Despite progress, harvest in Sask. remains well behind average

Saskatchewan is still behind when it comes to getting crops in the bin but they've made progress between Oct. 8 and the 14th.

Latest crop report says 69% of the crop is now in the bin

Snow and cold weather has ground harvest to a halt in parts of Saskatchewan. (Riley Laychuk/CBC )

Harvest in Saskatchewan remains well behind schedule even though many regions made good progress last week, according to Saskatchewan Agriculture's latest crop report.

Sixty-nine per cent of the crop is now in the bin — up from 55 per cent last week, but still well below the five-year average of 88 per cent for this time of year.

The report covers the Oct. 8-14 time period.
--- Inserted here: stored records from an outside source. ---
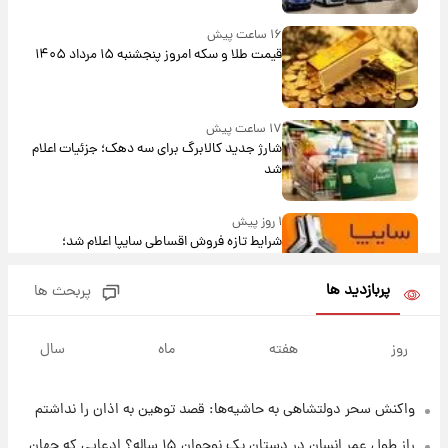
۱۶ ساعت پیش
قیمت طلا و سکه امروز پنجشنبه ۱۵ مرداد ۱۴۰۵
۱۷ ساعت پیش
شارژ جدید کالابرگ برای سه دهک؛ جزئیات اعلام
شد
۱ روز پیش
شرایط تازه فروش اقساطی سایپا اعلام شد؛
شاهین، کوییک، اطلس، سهند و ساینا با اقساط
بلندمدت + جدول
پربازدید ها
پربحث ها
۱ روز پیش
سیگنال‌های جدید برای بازار طلا؛ پیش‌بینی
روز
هفته
ماه
سال
قیمت سکه و طلا فردا
واکنش سحر دولتشاهی به حاشیه‌ها: قصد توهین به اذان را نداشتم
۲۳ ساعت پیش
فال حافظ پنجشنبه ۱۵ مرداد ماه ۱۴۰۵
راز طول عمر انسان در دستان یک نوجوان ۱۵ ساله؟ ادعایی که جهان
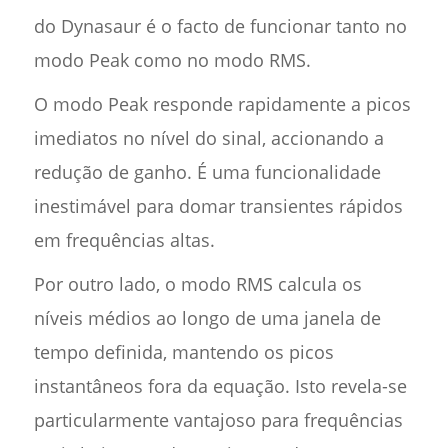
do Dynasaur é o facto de funcionar tanto no
modo Peak como no modo RMS.
O modo Peak responde rapidamente a picos
imediatos no nível do sinal, accionando a
redução de ganho. É uma funcionalidade
inestimável para domar transientes rápidos
em frequências altas.
Por outro lado, o modo RMS calcula os
níveis médios ao longo de uma janela de
tempo definida, mantendo os picos
instantâneos fora da equação. Isto revela-se
particularmente vantajoso para frequências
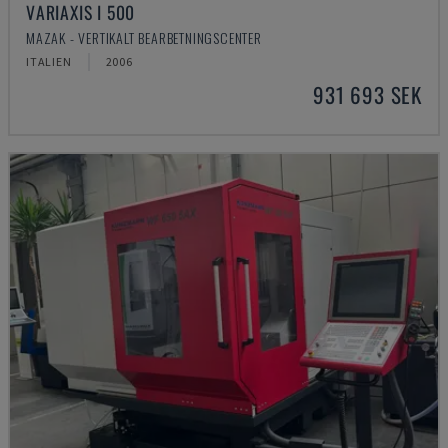
VARIAXIS I 500
MAZAK - VERTIKALT BEARBETNINGSCENTER
ITALIEN
2006
931 693 SEK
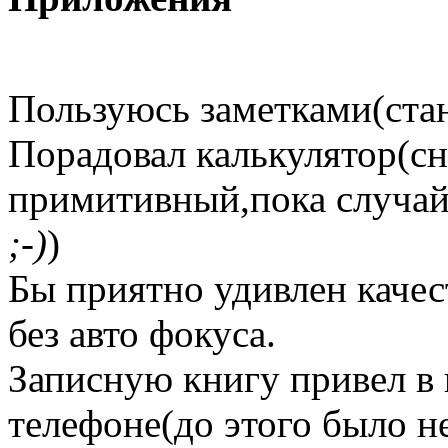
Пользуюсь заметками(ста
Порадовал калькулятор(сн
примитивный,пока случай
;-)
)
Бы приятно удивлен качес
без авто фокуса.
Записную книгу привел в 
телефоне(до этого было н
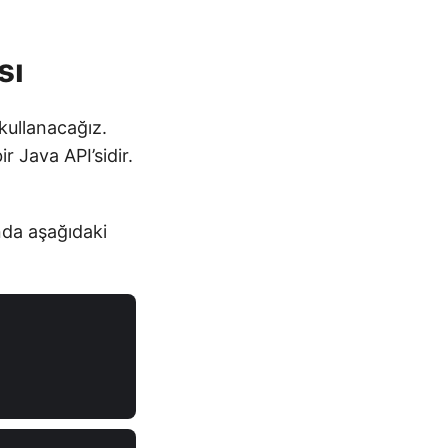
sı
 kullanacağız.
r Java API’sidir.
da aşağıdaki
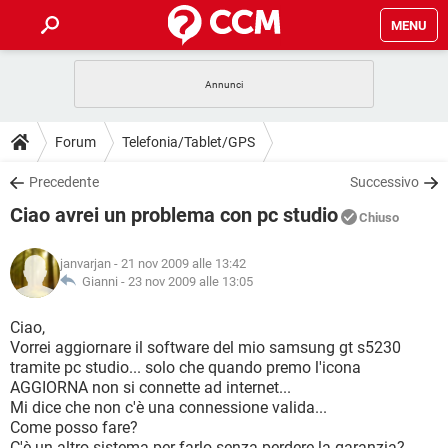
MENU
HOME
COVID-19
GAMING
GUIDE
Forum
Telefonia/Tablet/GPS
INTRATTENIMENTO
ANDROID
COVID-19
GAMING
DOWNLOAD
Precedente
Successivo
iOS
WINDOWS 10
INTRATTENIMENTO
ANDROID
Ciao avrei un problema con pc studio
INSTAGRAM
COVID-19
WHATSAPP
GAMING
Chiuso
FORUM
iOS
WINDOWS 10
TIKTOK
INTRATTENIMENTO
FACEBOOK
ANDROID
janvarjan
- 21 nov 2009 alle 13:42
INSTAGRAM
COVID-19
WHATSAPP
GAMING
GLOSSARIO
Gianni -
23 nov 2009 alle 13:05
HARDWARE
iOS
WINDOWS 10
TIKTOK
INTRATTENIMENTO
FACEBOOK
ANDROID
INSTAGRAM
COVID-19
WHATSAPP
GAMING
Ciao,
HARDWARE
iOS
WINDOWS 10
Vorrei aggiornare il software del mio samsung gt s5230
TIKTOK
INTRATTENIMENTO
FACEBOOK
ANDROID
tramite pc studio... solo che quando premo l'icona
INSTAGRAM
WHATSAPP
AGGIORNA non si connette ad internet...
HARDWARE
iOS
WINDOWS 10
TIKTOK
FACEBOOK
Mi dice che non c'è una connessione valida...
INSTAGRAM
WHATSAPP
Come posso fare?
HARDWARE
C'è un altro sistema per farlo senza perdere la garanzia?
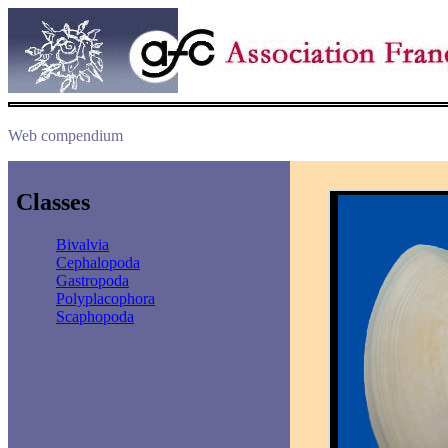
Web compendium
Classes
Bivalvia
Cephalopoda
Gastropoda
Polyplacophora
Scaphopoda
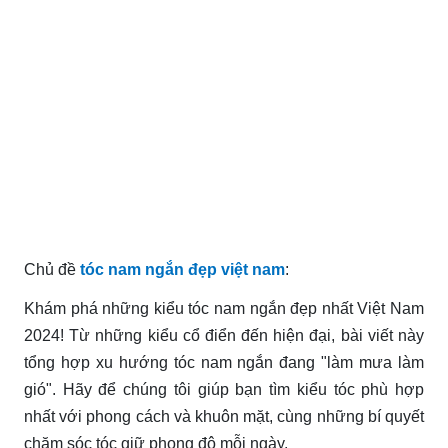
Chủ đề
tóc nam ngắn đẹp việt nam
:
Khám phá những kiểu tóc nam ngắn đẹp nhất Việt Nam
2024! Từ những kiểu cổ điển đến hiện đại, bài viết này
tổng hợp xu hướng tóc nam ngắn đang "làm mưa làm
gió". Hãy để chúng tôi giúp bạn tìm kiểu tóc phù hợp
nhất với phong cách và khuôn mặt, cùng những bí quyết
chăm sóc tóc giữ phong độ mỗi ngày.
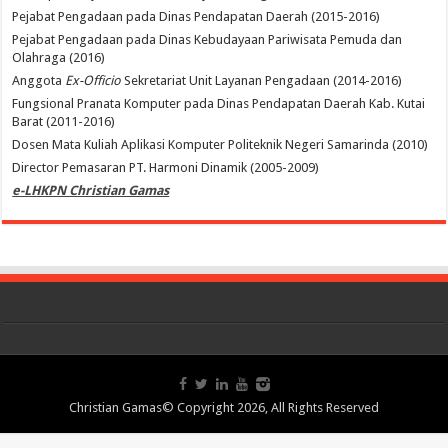
Pejabat Pengadaan pada Dinas Pendapatan Daerah (2015-2016)
Pejabat Pengadaan pada Dinas Kebudayaan Pariwisata Pemuda dan
Olahraga (2016)
Anggota
Ex-Officio
Sekretariat Unit Layanan Pengadaan (2014-2016)
Fungsional Pranata Komputer pada Dinas Pendapatan Daerah Kab. Kutai
Barat (2011-2016)
Dosen Mata Kuliah Aplikasi Komputer Politeknik Negeri Samarinda (2010)
Director Pemasaran PT. Harmoni Dinamik (2005-2009)
e-LHKPN Christian Gamas
Christian Gamas© Copyright 2026, All Rights Reserved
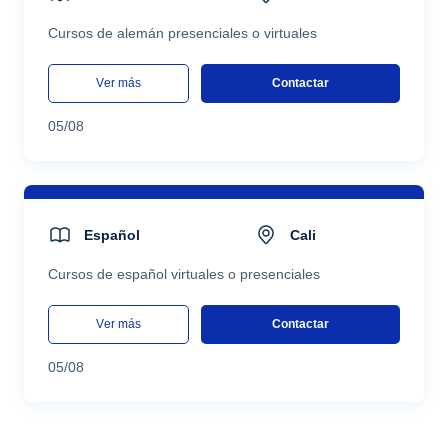
Cursos de alemán presenciales o virtuales
ver más
Contactar
05/08
Español
Cali
Cursos de español virtuales o presenciales
ver más
Contactar
05/08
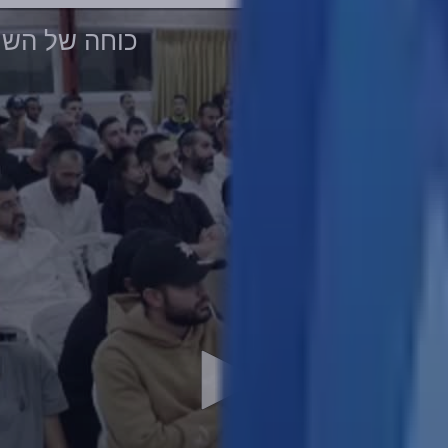
כוחה של השמ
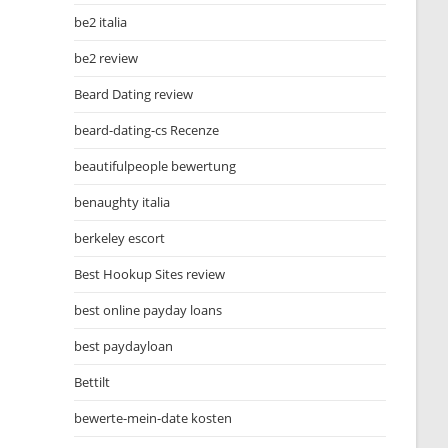
be2 italia
be2 review
Beard Dating review
beard-dating-cs Recenze
beautifulpeople bewertung
benaughty italia
berkeley escort
Best Hookup Sites review
best online payday loans
best paydayloan
Bettilt
bewerte-mein-date kosten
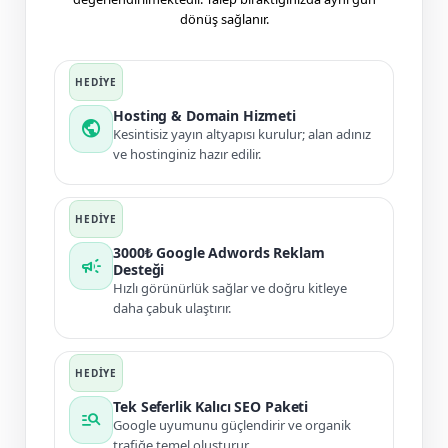
dönüş sağlanır.
Hosting & Domain Hizmeti
public
Kesintisiz yayın altyapısı kurulur; alan adınız
ve hostinginiz hazır edilir.
3000₺ Google Adwords Reklam
campaign
Desteği
Hızlı görünürlük sağlar ve doğru kitleye
daha çabuk ulaştırır.
Tek Seferlik Kalıcı SEO Paketi
manage_search
Google uyumunu güçlendirir ve organik
trafiğe temel oluşturur.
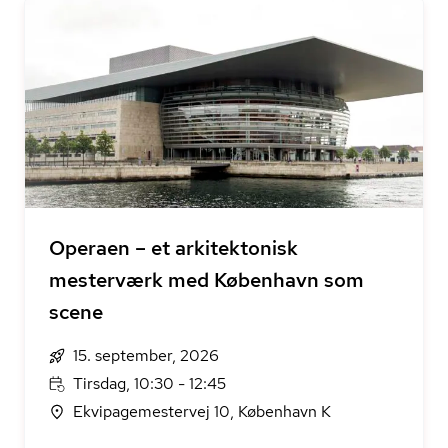
Operaen – et arkitektonisk
mesterværk med København som
scene
15. september, 2026
Tirsdag, 10:30 - 12:45
Ekvipagemestervej 10, København K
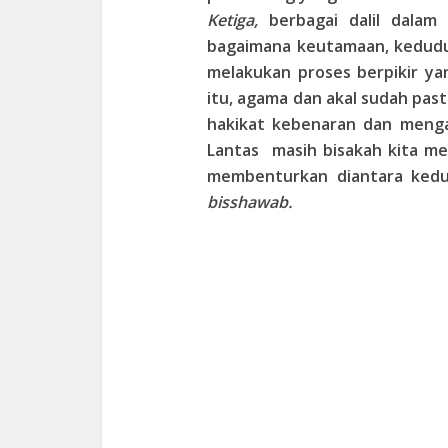
Ketiga,
berbagai dalil dalam
bagaimana keutamaan, kedudu
melakukan proses berpikir ya
itu, agama dan akal sudah pa
hakikat kebenaran dan meng
Lantas masih bisakah kita m
membenturkan diantara ked
bisshawab.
Harvest is most advanced in the northeast with 85 per cent of the crop now combined. Harvest is slowest in the east-central region of the province at 51 per cent, the ministry said.

The west-central region has 77 per cent of the crop combined, while harvest progress is at 76 per cent in the southwest, 65 per cent in the northwest and 62 per cent in the southeast.

While many areas of the province received mixed precipitation last week, including the Moosomin area reporting 40 mm of mixed precipitation, the ministry said other regions received very little moisture allowing producers to spend more time in the field.

It said the warm and dry weather forecast for next week should allow more producers to resume combining.

The ministry reported some fields remain saturated with excess water, particularly in southern regions.

Lodging, strong winds, localized flooding and frost caused most of the crop damage in the last week, while geese and wildlife continue to cause damage by feeding on swathed crops, it said.

The ministry said it continues to receive reports of "significant downgrading at the elevator" due to crops sprouting.

Most of the crop coming off is tough or damp and is being placed into aeration bins and grain dryers, it said.

Meanwhile, most livestock producers indicated to the ministry they have adequate supplies of hay, straw, greenfeed and feed grain heading into winter.